Multiple Network Connections

It is not necessary to add multiple network interfaces on the DRP endpoint to each network, assuming that the network switches and/or routers are appropriately forwarding DHCP Broadcast traffic to the DRP Endpoint.

If you do have multiple network connections on the DRP endpoint, it is absolutely critical that you evaluate your networks Layer 3 (routed) topology, and ensure there are not asymmetric routing issues. If a packet ingresses one interface, but the DRP Endpoints operating system routing rules forward replies out a different interface, this will almost always break provisioning services.

You may need to install/use IP Policy Based Routing (PBR) (1) rules on the DRP Endpoint host operating system to insure inbound/outbound routing of traffic conforms correctly to the required network paths. For additional information, and resources, see:

  1. Policy Based Routing: Concepts and Linux Implementation

DHCP Services / IP Addressing

The DRP Endpoint services is also a full-fledged DHCP server. DRP works extremely hard to provide clean, fast, and accurate DHCP services that are tightly integrated with the Provisioning process. The service is also designed to reduce as much complexity as possible in the setup, operation, and runtime of the DHCP services. Generally speaking, we encourage and recommend that customers use the DRP based DCHP services whenever possible.

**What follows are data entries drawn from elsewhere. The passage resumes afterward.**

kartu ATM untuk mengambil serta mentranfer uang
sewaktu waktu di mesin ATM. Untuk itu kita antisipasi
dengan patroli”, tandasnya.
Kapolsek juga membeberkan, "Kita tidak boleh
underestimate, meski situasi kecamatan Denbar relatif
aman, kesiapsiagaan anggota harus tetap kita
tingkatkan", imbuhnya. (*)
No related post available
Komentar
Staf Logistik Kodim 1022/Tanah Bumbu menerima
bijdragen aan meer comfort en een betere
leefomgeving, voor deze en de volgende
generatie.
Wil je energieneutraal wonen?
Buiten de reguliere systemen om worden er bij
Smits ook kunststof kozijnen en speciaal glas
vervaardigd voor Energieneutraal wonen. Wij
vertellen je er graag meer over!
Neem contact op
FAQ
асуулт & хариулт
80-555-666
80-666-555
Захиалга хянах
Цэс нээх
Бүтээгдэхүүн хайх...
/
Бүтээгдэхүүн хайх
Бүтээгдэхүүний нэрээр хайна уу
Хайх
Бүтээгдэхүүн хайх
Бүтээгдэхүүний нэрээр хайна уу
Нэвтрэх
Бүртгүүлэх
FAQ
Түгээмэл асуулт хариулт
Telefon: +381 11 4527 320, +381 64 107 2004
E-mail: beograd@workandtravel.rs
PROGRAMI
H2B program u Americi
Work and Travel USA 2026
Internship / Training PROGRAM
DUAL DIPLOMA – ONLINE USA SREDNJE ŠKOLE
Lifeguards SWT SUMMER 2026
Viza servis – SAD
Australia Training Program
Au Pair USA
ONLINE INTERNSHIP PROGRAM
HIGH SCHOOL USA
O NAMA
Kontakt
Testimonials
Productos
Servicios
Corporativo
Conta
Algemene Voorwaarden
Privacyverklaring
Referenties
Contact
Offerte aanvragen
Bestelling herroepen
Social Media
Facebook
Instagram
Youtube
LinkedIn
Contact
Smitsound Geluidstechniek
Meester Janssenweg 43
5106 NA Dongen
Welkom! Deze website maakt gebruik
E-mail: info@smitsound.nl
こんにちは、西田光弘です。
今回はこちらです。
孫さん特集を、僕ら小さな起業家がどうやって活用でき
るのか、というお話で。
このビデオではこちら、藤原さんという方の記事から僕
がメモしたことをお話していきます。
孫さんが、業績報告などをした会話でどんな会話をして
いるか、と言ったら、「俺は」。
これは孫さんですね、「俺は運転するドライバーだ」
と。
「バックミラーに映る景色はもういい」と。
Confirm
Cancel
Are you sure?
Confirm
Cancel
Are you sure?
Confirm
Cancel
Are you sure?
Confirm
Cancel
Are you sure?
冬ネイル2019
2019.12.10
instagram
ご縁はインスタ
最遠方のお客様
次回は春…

However, in environments with existing (legacy) based DHCP services, or with very complex network topologies or hardware, it may not be possible to use DRP's DHCP services. DRP provisioning does support use of external DHCP services. The basic mechanisms of "nextserver" and "bootfile" configurations must be setup correctly in the external DHCP server. That configuration is generally extremely specific to the hardware and the DHCP server implementation. Please consult your documentation on how to forward the DHCP PXE traffic appropriately.

DRP controls it's internal DHCP services via the definition of Subnets which define the start and ending ranges for IP Address handout during the DHCP negotiations (often times referred to as DORA). The DHCP server will NOT interfere with other DHCP traffic, as long as a Subnet for that Layer 3 network is not configured.

Ultimately - there can only be ONE authoritative DHCP server of record for a Layer 3 Subnet/Network. You must ensure that there are no other competing DHCP servers or services on the network, otherwise provisioning activities will likely fail.

DRP does support providing Proxy DHCP responses for limited DHCP servers that do not understand how to provide the PXE required nextserver and bootfile.

Provisioning Targets (Machines) Requirements

Physical Machine Requirements

The vast majority of physical hardware that is provisioned and managed with DRP are server class systems, with a Baseboard Management Controller (BMC, iDRAC, iLO, XCC, etc.). Typically, you will want to set these systems in BIOS to boot PXE first on the primary NIC that you designate as your in-band provisioning network. Systems with a BMC are not required, as long as they can be set to PXE boot, in those cases, DRP can take control via the PXE boot path, and in-band reboots of the system. External power control will have to be used/implemented outside of DRP in these cases (contact RackN, there are tools to control other non-standard Power Management systems).

DRP is capable of managing switches (via ONIE/ZTP boot/install control), and storage devices. For these devices, please contact RackN for further details.

Using Virtual Machines

DRP will provision Virtual Machines equally well as physical hardware. Similar to physical hardware, the Virtual Machine vBIOS boot order needs to be configured with PXE boot first.

If you are utilizing virtual machines, you are generally free to size your VMs to whatever virtual hardware sizes you need. However, note that some Operating Systems that you might provision will have requirements that may dictate the lower bounds of your VMs sizing configuration.

For example, CentOS/Redhat VMs should be configured with at least 2 GB of vMemory. This is a requirement of the CentOS installation and dracut tooling. In general, we would recommend not configuring vMemory on your Virtual Machines with less than 2 GB as a safety precaution.